Tage später: In der Landesvertretung von Nordrhein-Westfalen herrschen strenge Sicherheitsvorkehrungen. Journalisten und Gäste der "7. Internationalen Wirtschaftstagung" werden im lichtdurchfluteten Foyer streng kontrolliert. Zugegen sind: Gerhard Schröder, Hans Eichel, Wolfgang Clement und als Gastredner der EU-Kommissar für Stabilitätspolitik, Pedro Solbes. Schröder, Eichel, Clement, das Dreigestirn des Aufbruchs, mit gesundem dunklen Reformteint. Noch vor zwei Tagen waren sie alle in Neuhardenberg - bei Sonnenschein - und beschlossen, die dritte Stufe der Steuerreform um ein Jahr vorzuziehen. Daraufhin titelt Bild-Chefredakteur Kai Diekmann: "Der Kanzler haut die Steuern runter".

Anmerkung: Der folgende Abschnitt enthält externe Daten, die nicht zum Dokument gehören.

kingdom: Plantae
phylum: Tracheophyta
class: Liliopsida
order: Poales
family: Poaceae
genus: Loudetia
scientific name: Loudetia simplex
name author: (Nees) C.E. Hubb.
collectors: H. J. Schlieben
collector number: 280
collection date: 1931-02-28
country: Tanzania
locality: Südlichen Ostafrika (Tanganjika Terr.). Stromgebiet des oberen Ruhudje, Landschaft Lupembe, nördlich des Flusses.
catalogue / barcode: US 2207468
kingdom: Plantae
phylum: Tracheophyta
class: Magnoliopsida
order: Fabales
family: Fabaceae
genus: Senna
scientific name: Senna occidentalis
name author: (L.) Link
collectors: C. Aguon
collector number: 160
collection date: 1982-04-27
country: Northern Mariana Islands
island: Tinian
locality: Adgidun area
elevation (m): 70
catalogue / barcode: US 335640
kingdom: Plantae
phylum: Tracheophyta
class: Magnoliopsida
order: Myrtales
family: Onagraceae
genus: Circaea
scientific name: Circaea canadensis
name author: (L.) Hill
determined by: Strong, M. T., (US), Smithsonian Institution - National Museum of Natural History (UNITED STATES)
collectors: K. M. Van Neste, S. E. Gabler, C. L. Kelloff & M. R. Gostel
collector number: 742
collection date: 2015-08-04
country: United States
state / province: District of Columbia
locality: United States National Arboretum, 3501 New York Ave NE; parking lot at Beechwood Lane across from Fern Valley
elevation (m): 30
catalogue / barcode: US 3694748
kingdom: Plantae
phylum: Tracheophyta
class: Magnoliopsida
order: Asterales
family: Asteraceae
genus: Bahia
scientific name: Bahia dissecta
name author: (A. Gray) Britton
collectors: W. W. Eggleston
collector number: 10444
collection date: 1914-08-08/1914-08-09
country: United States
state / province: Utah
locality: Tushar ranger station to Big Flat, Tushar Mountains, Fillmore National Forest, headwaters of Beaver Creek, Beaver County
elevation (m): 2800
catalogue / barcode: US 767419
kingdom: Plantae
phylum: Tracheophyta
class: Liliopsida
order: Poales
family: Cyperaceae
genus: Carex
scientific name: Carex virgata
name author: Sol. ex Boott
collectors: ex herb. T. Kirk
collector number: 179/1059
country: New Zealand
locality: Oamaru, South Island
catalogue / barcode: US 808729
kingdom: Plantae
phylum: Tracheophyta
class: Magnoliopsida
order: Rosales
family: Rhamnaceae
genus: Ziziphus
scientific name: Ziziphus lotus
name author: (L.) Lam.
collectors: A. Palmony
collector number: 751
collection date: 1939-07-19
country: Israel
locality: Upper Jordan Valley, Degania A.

Lange hat Gerhard Schröder nach einem Thema gesucht, das der Regierung Auftrieb geben könnte. In zwei Jahren wählen die Nordrheinwestfalen eine neue Landesregierung. Schon 2004 wird der Wahlkampf voll entbrennen, und das bedeutet für Schröder fast völligen Stillstand, prognostizieren seine Berater. Also muss er jetzt punkten. Nirgends scheint ihm das wohl so bewusst wie in der NRW-Landesvertretung. Ein einstiger Vertrauter Schröders sagt: "Stellen Sie sich vor, ein Haus brennt lichterloh, doch der Hausherr steht davor und sagt: Is nich schlimm, ich hab alles im Griff. So verhält sich der Kanzler."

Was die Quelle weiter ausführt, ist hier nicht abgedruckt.